The article explores pain-measurement in general — without a flicker of healthy skepticism — with four examples of products in the works, such as:
“Kevin Jackson, Finkel’s partner in the company AlgometRx, which will produce the Nociometer, said they hope the device will receive approvals and be ready for clinical use within about five years.”
Allow me to bring the skepticism. 😏
Objective pain-measurement is a medical fantasy that has been “five years” away for decades now. It’s either impossible in principle, and/or just hopelessly beyond our current reach.

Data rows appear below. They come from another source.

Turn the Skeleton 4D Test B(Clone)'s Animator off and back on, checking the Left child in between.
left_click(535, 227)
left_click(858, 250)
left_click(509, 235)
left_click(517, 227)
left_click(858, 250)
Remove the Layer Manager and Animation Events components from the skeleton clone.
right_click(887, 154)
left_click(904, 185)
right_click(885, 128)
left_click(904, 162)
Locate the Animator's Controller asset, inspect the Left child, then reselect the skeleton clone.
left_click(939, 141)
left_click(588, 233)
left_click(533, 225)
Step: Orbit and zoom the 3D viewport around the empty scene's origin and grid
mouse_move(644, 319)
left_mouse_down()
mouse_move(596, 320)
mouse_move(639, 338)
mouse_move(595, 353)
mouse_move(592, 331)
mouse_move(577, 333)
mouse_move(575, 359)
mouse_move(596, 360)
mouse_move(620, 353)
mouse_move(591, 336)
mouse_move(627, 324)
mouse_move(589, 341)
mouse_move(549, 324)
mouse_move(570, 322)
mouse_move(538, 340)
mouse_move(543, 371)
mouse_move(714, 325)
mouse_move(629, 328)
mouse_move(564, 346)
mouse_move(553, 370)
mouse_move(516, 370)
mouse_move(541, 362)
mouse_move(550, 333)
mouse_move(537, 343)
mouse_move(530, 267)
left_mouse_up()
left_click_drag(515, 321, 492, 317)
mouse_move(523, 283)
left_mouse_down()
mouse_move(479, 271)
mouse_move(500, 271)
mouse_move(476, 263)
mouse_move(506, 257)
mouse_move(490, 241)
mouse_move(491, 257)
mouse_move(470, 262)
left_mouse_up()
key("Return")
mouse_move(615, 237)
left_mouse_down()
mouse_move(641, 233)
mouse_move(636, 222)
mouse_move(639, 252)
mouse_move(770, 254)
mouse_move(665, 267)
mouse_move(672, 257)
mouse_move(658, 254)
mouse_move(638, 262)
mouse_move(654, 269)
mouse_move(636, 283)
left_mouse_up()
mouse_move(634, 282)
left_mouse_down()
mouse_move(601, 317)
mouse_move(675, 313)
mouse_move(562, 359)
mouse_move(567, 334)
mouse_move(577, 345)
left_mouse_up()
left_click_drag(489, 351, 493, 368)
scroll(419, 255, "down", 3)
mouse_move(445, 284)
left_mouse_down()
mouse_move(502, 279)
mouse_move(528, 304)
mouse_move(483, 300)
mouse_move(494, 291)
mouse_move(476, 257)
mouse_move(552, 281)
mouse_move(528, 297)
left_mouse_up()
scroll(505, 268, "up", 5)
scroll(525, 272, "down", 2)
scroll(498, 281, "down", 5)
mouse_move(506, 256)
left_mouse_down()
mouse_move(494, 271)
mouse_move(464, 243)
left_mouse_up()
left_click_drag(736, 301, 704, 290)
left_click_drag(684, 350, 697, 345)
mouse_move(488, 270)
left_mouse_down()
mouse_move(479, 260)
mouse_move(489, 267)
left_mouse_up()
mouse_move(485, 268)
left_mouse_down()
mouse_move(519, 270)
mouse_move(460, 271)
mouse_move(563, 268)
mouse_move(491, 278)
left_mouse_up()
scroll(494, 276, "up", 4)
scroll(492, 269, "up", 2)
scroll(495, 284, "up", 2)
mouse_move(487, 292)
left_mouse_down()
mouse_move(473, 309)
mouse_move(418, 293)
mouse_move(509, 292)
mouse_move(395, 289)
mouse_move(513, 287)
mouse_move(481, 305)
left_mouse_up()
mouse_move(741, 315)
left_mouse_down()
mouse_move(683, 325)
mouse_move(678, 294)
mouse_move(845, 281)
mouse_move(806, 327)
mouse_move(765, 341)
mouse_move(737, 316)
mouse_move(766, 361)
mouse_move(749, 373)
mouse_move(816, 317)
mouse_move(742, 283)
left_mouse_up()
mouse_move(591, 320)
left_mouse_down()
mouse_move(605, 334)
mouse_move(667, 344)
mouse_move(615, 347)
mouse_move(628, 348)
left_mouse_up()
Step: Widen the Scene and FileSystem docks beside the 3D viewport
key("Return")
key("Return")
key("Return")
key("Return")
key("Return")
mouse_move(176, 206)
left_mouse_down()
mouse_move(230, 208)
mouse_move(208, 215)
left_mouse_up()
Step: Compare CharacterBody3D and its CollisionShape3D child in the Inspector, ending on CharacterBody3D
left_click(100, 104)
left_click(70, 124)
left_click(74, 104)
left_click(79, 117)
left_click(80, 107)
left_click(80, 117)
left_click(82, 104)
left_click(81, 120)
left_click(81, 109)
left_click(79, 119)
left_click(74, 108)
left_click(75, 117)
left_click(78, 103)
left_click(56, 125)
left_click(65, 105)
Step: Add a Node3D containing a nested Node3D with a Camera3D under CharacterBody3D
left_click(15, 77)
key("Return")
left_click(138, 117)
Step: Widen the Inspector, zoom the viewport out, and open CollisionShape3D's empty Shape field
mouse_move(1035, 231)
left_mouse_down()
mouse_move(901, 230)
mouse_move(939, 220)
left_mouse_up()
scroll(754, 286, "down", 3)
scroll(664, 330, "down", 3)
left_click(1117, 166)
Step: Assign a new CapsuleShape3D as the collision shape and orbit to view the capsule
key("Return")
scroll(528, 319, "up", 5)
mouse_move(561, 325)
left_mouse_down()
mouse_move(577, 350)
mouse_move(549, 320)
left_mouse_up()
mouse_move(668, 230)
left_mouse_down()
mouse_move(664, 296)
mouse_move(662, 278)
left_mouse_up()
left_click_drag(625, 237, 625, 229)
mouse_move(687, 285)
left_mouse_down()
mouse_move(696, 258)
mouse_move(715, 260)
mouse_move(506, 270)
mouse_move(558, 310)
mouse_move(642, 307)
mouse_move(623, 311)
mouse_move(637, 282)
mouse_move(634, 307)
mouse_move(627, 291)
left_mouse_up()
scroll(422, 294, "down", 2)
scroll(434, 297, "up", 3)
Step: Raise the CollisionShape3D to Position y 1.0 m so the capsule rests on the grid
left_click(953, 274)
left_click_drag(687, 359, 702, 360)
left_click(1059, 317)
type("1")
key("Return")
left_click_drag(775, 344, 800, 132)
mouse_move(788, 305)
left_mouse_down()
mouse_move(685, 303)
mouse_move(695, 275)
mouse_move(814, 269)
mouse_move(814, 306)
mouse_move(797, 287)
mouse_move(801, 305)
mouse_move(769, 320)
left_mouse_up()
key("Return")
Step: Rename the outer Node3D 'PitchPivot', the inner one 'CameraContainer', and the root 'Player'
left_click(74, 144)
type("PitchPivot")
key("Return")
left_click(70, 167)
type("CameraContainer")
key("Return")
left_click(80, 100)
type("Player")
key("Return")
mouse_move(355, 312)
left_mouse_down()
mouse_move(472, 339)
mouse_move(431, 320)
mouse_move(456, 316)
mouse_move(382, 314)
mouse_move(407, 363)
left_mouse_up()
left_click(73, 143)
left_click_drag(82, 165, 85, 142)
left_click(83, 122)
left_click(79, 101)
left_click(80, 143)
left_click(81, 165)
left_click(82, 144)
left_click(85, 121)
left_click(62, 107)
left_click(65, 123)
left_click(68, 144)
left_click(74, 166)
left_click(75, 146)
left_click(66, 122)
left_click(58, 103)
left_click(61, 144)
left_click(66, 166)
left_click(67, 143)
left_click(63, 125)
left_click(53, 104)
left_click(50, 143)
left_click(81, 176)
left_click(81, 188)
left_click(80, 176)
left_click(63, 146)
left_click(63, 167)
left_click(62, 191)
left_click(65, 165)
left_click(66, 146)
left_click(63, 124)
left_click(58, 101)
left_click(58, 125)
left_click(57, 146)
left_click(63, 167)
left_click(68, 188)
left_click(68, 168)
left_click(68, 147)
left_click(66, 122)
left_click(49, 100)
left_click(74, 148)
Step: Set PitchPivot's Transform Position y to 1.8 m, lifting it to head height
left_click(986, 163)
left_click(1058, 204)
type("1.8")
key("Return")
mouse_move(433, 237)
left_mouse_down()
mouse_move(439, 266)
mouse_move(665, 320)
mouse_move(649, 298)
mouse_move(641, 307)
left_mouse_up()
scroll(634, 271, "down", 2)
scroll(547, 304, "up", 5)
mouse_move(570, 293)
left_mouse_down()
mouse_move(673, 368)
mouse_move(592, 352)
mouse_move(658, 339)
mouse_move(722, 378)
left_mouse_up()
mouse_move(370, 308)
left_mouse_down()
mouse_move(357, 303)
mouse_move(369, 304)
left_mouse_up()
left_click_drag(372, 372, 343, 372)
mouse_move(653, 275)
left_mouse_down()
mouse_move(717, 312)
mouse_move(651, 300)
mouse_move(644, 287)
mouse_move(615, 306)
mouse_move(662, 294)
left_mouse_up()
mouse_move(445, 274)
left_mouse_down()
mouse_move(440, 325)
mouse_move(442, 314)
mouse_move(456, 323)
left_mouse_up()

There are indeed biomarkers and subtle signs that correlate with pain, but none of them can ever tell the whole story. No technology can possibly measure the subjective “intensity” of the experience of feeling sensations produced in many different ways by an insanely complex system. It’s just as fanciful as the “lab in your pocket” that Elizabeth Holmes tried so hard to get the world to believe in.
Even if such a thing could somehow exist, it would never work right. It would be about as reliable as Siri. Imagine how grand it would feel to have such a gadget underestimate your pain — which it inevitably would with some patients.
We should be careful what we wish for
The ambition here is not as wholesome as it seems, because it is based on mistrust.
Far too many clinicians already fail to take pain seriously, or worse: they don’t believe patients, especially certain kinds of patients. They suspect drug-seeking, or anxiety-powered melodrama, and they suspect it more of women and weirdos. They would use a pain-o-meter like a lie detector — and just as unreliably (“lie detection” is also pseudoscience). Rather than using it to idealistically validate and clarify the experience of pain patients, they would abuse and exploit it as a generator of allegedly “objective” reasons to be dismissive, a fancy new way to “confirm” that the pain is “all in your head,” if not actually fraudulent.
If there is trust and empathy in the clinical relationship, a pain-o-meter isn’t needed.
Without trust and empathy, a pain-o-meter will make things worse.